▶ _WHAT YOU ARE ASKED TO DO_:
Can you write out the data below word for word, leaving the pictures out?

▶ _DATA RECORDS_:

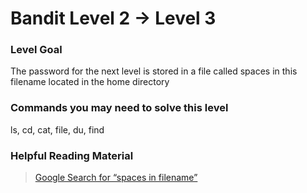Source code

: Bandit Level 2 → Level 3
========================

### <font>Level Goal</font>

The password for the next level is stored in a file called spaces in this filename located in the home directory

### Commands you may need to solve this level

ls, cd, cat, file, du, find

### Helpful Reading Material

> [Google Search for “spaces in filename”]()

▶ _RESPONSE AREA_:
Source code

: Bandit Level 2 → Level 3
========================

### <font>Level Goal</font>

The password for the next level is stored in a file called spaces in this filename located in the home directory

### Commands you may need to solve this level

ls, cd, cat, file, du, find

### Helpful Reading Material

> [Google Search for “spaces in filename”]()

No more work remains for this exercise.